Die Materialbedarfsplanung ist eine Technik zur Bestandsplanung und -wartung. Es wird verwendet, um zu entscheiden, wie viel Material bestellt werden muss, um über den richtigen Bestand zu verfügen und den Produktionsplan mit maximaler Effizienz aufrechtzuerhalten. MRP nutzt die zur Herstellung eines Produkts erforderliche Stückliste sowie Kenntnisse über den vorhandenen Lagerbestand und den Hauptproduktionsplan, um zu entscheiden, welche Materialien bestellt werden sollen.
Die MRP-Liste wird verwendet, um eine Liste darüber zu erstellen, was produziert wurde und wie viel Material in der Produktionsanlage verwendet wurde, um die letzte Produktserie gemäß dem Master-Produktionsplan zu produzieren. Eine Materialbedarfsplanungsliste kann entweder per Computer oder von einer Person, die sich mit dem MPS auskennt, überprüft und dann verwendet werden, um zu bestimmen, was für den Bestand bestellt werden muss, um den nächsten Produktionslauf ohne Materialengpässe oder Zeitverluste aufgrund der Bestellung abzuschließen.
Der Master-Produktionsplan hingegen ist die eigentliche Liste, die den zeitlichen Ablauf des Produktionsplans anzeigt. Außerdem wird angezeigt, wie viel jede Maschine produzieren kann und wie viele Schichten im Einsatz sind. Indem das MPS auf den MRP-Listen basiert, können die Betreiber der Anlagen sicher sein, dass sie nach einem Produktionslauf weder über überschüssige Lagerbestände noch über unzureichende Materialien verfügen, um den Lauf rechtzeitig abzuschließen. Daher arbeiten MRP und MPS zusammen, um maximale Effizienz zu gewährleisten.

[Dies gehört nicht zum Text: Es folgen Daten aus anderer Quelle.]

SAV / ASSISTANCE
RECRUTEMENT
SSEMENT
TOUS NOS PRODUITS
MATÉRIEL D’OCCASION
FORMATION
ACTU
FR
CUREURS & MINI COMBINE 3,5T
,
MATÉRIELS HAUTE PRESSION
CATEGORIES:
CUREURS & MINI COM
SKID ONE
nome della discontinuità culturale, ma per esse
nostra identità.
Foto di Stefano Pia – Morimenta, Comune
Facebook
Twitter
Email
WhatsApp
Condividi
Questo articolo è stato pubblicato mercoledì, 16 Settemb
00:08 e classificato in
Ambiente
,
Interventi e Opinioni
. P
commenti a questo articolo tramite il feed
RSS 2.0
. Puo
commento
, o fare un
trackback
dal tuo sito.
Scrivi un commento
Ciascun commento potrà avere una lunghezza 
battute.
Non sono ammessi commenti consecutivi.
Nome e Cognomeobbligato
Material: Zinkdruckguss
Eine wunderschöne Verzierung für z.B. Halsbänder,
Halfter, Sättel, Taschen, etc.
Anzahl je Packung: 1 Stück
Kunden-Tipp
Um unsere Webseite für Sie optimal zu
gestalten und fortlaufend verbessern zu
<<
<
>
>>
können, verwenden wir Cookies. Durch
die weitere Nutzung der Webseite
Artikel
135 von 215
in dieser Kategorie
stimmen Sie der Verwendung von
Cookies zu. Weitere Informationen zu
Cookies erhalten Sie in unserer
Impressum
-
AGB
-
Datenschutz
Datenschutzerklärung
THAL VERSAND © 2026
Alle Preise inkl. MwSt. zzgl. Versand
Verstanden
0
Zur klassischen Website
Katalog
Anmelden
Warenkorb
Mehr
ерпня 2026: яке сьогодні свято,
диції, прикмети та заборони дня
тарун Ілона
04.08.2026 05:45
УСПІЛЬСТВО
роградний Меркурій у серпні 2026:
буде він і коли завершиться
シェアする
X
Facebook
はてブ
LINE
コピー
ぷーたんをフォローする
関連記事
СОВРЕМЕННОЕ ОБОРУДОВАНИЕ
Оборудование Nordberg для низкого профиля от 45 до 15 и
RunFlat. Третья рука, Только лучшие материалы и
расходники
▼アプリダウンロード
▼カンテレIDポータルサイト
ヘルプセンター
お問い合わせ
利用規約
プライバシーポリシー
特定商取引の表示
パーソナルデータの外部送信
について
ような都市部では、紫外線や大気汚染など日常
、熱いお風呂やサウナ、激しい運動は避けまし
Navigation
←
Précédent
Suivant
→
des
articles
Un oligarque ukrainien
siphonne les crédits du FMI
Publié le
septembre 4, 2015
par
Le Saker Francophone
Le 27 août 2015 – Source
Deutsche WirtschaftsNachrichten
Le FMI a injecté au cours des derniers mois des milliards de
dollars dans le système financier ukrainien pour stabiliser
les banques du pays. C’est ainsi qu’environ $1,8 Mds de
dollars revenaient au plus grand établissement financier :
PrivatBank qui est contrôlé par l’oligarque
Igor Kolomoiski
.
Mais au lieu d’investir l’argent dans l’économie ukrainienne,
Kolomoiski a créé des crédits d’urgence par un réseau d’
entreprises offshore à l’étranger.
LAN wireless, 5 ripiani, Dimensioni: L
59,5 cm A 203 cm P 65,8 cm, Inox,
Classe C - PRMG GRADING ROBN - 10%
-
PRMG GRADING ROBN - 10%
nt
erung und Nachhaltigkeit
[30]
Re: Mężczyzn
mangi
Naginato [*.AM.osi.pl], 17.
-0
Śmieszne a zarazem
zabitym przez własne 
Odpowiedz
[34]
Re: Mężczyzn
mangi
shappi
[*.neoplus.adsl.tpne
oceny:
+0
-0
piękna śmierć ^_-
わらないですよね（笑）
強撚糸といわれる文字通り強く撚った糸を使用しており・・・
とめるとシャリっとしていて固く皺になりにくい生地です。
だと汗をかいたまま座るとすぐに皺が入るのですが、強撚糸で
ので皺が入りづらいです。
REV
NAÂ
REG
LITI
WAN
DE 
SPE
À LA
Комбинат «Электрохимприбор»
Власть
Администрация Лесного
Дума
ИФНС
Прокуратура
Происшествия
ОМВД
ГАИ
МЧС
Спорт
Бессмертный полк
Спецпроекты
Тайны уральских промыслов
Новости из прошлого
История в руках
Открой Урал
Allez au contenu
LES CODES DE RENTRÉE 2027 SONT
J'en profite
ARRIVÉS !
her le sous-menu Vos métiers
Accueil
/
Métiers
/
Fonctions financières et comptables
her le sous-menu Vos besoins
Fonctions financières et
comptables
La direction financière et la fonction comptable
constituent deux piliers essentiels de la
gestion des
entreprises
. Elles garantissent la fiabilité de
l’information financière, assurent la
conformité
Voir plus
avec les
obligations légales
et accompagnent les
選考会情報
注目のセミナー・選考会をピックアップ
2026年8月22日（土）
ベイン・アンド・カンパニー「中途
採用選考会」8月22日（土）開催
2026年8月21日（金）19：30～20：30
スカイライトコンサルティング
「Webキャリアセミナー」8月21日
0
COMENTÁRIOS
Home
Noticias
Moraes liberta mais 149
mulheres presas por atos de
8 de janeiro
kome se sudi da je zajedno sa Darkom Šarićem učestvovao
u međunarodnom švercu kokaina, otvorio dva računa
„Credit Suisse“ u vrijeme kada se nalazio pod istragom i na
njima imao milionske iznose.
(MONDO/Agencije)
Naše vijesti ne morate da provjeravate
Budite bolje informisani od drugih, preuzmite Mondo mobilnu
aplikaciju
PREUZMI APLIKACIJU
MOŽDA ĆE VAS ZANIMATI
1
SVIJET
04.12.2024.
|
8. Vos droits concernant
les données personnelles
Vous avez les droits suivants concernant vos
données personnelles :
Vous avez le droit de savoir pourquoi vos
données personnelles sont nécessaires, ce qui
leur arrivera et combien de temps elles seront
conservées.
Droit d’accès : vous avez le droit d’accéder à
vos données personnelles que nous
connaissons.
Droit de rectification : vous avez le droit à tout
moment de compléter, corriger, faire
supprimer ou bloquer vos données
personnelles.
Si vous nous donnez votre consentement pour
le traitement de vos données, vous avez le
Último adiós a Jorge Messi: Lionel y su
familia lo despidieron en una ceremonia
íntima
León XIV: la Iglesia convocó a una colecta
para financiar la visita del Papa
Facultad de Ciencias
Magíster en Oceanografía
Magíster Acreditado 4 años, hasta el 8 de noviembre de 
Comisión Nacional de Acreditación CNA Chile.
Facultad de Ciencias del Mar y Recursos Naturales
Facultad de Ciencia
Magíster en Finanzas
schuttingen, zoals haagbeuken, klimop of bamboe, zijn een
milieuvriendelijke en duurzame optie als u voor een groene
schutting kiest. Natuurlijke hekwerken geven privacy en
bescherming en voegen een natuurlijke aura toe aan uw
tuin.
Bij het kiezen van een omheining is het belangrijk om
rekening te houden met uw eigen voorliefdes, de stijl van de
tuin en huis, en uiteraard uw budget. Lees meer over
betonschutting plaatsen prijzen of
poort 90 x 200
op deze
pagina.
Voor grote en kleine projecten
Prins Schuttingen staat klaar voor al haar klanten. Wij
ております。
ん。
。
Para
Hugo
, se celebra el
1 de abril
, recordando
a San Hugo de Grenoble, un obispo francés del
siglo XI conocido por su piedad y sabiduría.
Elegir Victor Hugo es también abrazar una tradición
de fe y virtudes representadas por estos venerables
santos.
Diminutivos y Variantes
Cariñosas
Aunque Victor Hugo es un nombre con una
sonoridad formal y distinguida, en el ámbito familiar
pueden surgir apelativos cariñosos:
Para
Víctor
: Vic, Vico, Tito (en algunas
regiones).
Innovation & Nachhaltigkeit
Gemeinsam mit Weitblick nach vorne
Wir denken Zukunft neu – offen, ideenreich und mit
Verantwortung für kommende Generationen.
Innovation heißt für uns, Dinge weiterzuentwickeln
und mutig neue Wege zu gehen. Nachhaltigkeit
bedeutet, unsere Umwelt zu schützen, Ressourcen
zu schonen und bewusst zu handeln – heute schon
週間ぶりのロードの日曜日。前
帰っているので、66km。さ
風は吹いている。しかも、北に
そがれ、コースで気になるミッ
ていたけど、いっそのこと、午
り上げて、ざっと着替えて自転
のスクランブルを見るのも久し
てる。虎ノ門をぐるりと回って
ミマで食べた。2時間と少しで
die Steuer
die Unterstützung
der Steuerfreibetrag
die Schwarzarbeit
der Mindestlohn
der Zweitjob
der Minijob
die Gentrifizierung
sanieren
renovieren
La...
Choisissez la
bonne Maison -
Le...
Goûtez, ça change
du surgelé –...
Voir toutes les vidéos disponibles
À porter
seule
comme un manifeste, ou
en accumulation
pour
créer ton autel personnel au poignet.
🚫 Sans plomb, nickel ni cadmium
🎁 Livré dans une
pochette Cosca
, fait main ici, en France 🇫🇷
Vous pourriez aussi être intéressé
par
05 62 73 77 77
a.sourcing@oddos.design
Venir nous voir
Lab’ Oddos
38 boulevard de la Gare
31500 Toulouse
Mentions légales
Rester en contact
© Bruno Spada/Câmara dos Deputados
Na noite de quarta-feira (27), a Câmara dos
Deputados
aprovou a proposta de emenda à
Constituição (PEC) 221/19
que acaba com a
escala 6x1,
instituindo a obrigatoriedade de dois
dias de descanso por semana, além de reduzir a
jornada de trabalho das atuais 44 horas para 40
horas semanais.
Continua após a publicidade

Ein wichtiger Unterschied zwischen MRP und MPS besteht darin, dass ein Master-Produktionsplan nur eine Ebene der Stückliste für ein Produkt umfasst. Dies bedeutet, dass nicht alle für die Herstellung eines Produkts erforderlichen Stücklisten berücksichtigt werden, während das Materialbedarfsplanungsprotokoll alle für die Herstellung eines Produkts erforderlichen Materialien berücksichtigt, einschließlich derjenigen über verschiedene oder separate Stücklisten hinweg. Durch die Kombination der beiden unterschiedlichen Strategien kann eine Produktionsanlage effizienter und schlanker laufen, als wenn sie keine MPS- und MRP-Techniken verwenden würde.